Asia plantea un reto debido a las dimensiones culturales y a que en muchos países no se reconoce el sindicalismo. La Confederación Asiática de Fútbol (AFC) no es muy receptiva con las futbolistas. La falta de reconocimiento, negociación o consulta es un problema. Seguimos insistiendo en llevar su voz a la mesa de negociaciones pero es constantemente ignorada o aplacada. La hostilidad dificulta considerar una negociación colectiva.

Otro reto es cambiar la mentalidad deferente que tiene la jugadora asiático hacia sus empleadores, para que la dirijan a sus sindicatos. La cultura jerárquica suma otra capa, y debemos trabajar duro para organizar e informar a las jugadores de que su fortaleza se deriva de la organización colectiva.

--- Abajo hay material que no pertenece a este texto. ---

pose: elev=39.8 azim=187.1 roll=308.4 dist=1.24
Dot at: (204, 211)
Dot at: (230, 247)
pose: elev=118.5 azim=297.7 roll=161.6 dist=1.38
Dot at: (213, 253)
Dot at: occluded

¿Qué quieres lograr como miembro del Comité Ejecutivo de FIFPRO? 

Hay mucho que hacer. Debemos mantener conversaciones en torno a cómo elevamos el fútbol femenino. Deberíamos liderar la estrategia, desarrollando un modelo a medida para el fútbol femenino. Lo que funciona en el fútbol masculino no es necesariamente adecuado para el fútbol femenino.

Debemos amplificar nuestra fortaleza colectiva. Somos un organismo industrial, debemos seguir equipando a los miembros con las herramientas para desarrollar su fortaleza en la industria. Contribuir a su desarrollo fortalecerá a FIFPRO.

También debemos pensar en cómo modificar nuestra interacción con la FIFA, avanzando desde la gestión de la relación actual, para ser más agresivos en nuestras demandas y buscar otros puntos de influencia, tales como los derechos humanos. La FIFA se ha comprometido con la defensa de los derechos humanos en sus estatutos pero, ¿por qué discrimina a las mujeres? ¿Por qué continúa otorgando derechos de anfitrión a países que tienen un aberrante historial de derechos humanos? ¿Por qué no protegen a las jugadoras frente al abuso sistémico, el acoso y la intimidación? Si podemos hacer avanzar el discurso y los argumentos en esa dirección, podremos marcar una diferencia real.